Use baby kale for this recipe — it is more tender and milder in flavour than regular kale. Strawberries and avocado add interest and flavour to this tasty summer salad.

Yield: Serves 6.



  • 4 tsp apple juice
  • 2 tsp apple cider vinegar
  • 2 tsp finely chopped shallot
  • 1 tsp maple syrup
  • 1 tsp whole grain mustard
  • 1/4 tsp salt
  • 1/4 tsp freshly ground pepper
  • 3 tbsp grapeseed oil or canola oil
  • 1 1/2 cups sliced strawberries
  • 1 pkg (5 oz/142 g) baby kale
  • 1 ripe avocado, sliced
  • 1/4 cup chopped toasted walnuts
  • 1/4 cup crumbled soft goat cheese


  1. To prepare dressing, whisk together apple juice, vinegar, shallot, maple syrup, mustard, salt and pepper until combined.
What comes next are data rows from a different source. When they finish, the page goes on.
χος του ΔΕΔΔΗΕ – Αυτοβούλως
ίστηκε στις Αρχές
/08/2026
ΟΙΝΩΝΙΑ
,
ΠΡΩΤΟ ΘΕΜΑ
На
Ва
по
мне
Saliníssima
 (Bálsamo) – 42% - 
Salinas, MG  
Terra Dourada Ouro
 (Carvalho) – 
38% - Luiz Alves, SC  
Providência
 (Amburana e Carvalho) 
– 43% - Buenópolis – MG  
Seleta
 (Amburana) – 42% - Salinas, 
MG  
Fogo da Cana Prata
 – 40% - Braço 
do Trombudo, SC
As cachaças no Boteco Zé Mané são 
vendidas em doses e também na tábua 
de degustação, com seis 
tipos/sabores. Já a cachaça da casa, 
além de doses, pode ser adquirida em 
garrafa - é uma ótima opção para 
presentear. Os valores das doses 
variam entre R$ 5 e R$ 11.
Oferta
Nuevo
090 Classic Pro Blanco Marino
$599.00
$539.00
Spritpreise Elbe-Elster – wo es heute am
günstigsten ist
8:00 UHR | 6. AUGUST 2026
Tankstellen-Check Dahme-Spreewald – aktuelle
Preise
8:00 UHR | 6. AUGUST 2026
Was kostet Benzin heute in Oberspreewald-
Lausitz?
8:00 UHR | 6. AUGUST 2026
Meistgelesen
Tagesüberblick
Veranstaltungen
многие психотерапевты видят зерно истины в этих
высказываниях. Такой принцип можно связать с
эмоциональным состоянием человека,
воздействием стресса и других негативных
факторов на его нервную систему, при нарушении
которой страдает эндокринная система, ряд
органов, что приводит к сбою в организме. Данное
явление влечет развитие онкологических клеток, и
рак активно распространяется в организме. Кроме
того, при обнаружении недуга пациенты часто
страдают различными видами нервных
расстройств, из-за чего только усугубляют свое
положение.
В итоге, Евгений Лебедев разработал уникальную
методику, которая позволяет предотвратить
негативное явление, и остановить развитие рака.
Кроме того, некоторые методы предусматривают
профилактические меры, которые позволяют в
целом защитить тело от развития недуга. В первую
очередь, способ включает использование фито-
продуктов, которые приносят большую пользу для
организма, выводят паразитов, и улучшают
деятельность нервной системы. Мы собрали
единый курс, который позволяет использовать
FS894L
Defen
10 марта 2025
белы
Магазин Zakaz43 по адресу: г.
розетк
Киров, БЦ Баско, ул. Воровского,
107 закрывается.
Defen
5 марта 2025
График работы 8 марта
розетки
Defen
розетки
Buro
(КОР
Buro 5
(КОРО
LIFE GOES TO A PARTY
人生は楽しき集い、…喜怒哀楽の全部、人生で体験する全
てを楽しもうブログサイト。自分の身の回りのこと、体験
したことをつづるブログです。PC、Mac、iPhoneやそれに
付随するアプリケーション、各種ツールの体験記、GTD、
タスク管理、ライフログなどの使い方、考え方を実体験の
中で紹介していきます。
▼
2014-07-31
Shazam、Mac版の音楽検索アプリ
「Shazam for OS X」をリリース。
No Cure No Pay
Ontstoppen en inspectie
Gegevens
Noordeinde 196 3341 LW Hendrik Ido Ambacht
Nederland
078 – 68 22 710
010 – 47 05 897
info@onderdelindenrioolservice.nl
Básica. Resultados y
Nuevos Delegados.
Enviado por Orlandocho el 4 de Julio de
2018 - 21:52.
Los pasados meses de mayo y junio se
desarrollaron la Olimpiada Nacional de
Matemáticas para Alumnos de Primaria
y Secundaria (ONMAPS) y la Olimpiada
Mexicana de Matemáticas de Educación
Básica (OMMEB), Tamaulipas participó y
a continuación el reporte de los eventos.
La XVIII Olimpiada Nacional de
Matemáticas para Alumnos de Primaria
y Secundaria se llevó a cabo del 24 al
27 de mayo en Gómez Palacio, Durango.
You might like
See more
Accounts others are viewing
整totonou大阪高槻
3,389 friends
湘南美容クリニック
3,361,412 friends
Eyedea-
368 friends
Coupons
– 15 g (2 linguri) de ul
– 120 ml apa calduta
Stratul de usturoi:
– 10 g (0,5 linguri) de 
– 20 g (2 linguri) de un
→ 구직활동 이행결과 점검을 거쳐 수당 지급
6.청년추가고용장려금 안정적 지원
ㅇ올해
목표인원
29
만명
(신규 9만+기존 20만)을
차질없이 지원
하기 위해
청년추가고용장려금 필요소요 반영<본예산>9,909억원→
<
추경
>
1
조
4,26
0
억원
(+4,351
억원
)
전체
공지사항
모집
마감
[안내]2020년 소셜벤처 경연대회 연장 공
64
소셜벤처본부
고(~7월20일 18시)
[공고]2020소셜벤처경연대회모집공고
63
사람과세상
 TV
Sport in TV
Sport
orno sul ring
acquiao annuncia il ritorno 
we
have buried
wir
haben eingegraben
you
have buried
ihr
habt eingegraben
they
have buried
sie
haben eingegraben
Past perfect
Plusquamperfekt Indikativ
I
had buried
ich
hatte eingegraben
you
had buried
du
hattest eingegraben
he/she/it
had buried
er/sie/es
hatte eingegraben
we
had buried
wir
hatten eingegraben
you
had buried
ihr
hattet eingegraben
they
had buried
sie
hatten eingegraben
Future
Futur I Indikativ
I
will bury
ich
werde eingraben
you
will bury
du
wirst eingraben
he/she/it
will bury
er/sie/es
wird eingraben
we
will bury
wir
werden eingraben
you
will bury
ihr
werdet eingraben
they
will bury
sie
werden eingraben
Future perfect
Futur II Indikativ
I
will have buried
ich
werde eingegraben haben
Gradually whisk in oil until blended.
  2. Combine strawberries, kale, avocado, walnuts and cheese in a bowl. Add dressing and toss to combine. Serve immediately.
Nutritional analysis per serving:

178 calories, 15.2 g fat, 3.5 g protein, 9.8 g carbohydrate, 3.8 g fibre, 137 mg sodium


Baby kale is more tender and mild in flavour than mature kale. It is often used as a salad green. Look for it in the produce section of grocery stores where packaged greens are sold.